Required work: Output every line of the listing below verbatim, keeping the original order and wording.

------------------------

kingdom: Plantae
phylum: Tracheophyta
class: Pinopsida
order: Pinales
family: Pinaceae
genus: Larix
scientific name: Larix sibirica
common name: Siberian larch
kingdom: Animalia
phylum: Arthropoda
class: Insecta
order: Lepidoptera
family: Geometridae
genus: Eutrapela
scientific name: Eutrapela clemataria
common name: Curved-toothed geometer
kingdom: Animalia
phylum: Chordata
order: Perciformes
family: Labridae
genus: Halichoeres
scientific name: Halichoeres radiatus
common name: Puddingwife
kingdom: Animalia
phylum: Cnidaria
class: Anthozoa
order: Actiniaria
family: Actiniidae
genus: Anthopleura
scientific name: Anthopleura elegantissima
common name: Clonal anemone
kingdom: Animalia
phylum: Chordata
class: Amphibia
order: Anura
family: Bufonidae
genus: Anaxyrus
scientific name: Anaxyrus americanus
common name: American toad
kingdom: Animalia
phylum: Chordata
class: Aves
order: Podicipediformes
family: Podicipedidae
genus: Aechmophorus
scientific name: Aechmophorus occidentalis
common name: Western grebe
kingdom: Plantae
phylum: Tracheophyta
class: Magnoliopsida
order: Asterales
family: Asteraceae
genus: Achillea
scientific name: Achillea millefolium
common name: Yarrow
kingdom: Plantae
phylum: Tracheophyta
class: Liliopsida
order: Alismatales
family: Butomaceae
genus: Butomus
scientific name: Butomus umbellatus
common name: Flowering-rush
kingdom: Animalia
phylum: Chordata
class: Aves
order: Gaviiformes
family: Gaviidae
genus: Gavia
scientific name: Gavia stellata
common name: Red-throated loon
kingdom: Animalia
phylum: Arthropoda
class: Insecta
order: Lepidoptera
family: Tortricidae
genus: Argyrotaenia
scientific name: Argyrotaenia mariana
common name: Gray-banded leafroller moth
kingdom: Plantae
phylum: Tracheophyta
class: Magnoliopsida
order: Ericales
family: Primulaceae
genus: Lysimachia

------------------------

Response:
kingdom: Plantae
phylum: Tracheophyta
class: Pinopsida
order: Pinales
family: Pinaceae
genus: Larix
scientific name: Larix sibirica
common name: Siberian larch
kingdom: Animalia
phylum: Arthropoda
class: Insecta
order: Lepidoptera
family: Geometridae
genus: Eutrapela
scientific name: Eutrapela clemataria
common name: Curved-toothed geometer
kingdom: Animalia
phylum: Chordata
order: Perciformes
family: Labridae
genus: Halichoeres
scientific name: Halichoeres radiatus
common name: Puddingwife
kingdom: Animalia
phylum: Cnidaria
class: Anthozoa
order: Actiniaria
family: Actiniidae
genus: Anthopleura
scientific name: Anthopleura elegantissima
common name: Clonal anemone
kingdom: Animalia
phylum: Chordata
class: Amphibia
order: Anura
family: Bufonidae
genus: Anaxyrus
scientific name: Anaxyrus americanus
common name: American toad
kingdom: Animalia
phylum: Chordata
class: Aves
order: Podicipediformes
family: Podicipedidae
genus: Aechmophorus
scientific name: Aechmophorus occidentalis
common name: Western grebe
kingdom: Plantae
phylum: Tracheophyta
class: Magnoliopsida
order: Asterales
family: Asteraceae
genus: Achillea
scientific name: Achillea millefolium
common name: Yarrow
kingdom: Plantae
phylum: Tracheophyta
class: Liliopsida
order: Alismatales
family: Butomaceae
genus: Butomus
scientific name: Butomus umbellatus
common name: Flowering-rush
kingdom: Animalia
phylum: Chordata
class: Aves
order: Gaviiformes
family: Gaviidae
genus: Gavia
scientific name: Gavia stellata
common name: Red-throated loon
kingdom: Animalia
phylum: Arthropoda
class: Insecta
order: Lepidoptera
family: Tortricidae
genus: Argyrotaenia
scientific name: Argyrotaenia mariana
common name: Gray-banded leafroller moth
kingdom: Plantae
phylum: Tracheophyta
class: Magnoliopsida
order: Ericales
family: Primulaceae
genus: Lysimachia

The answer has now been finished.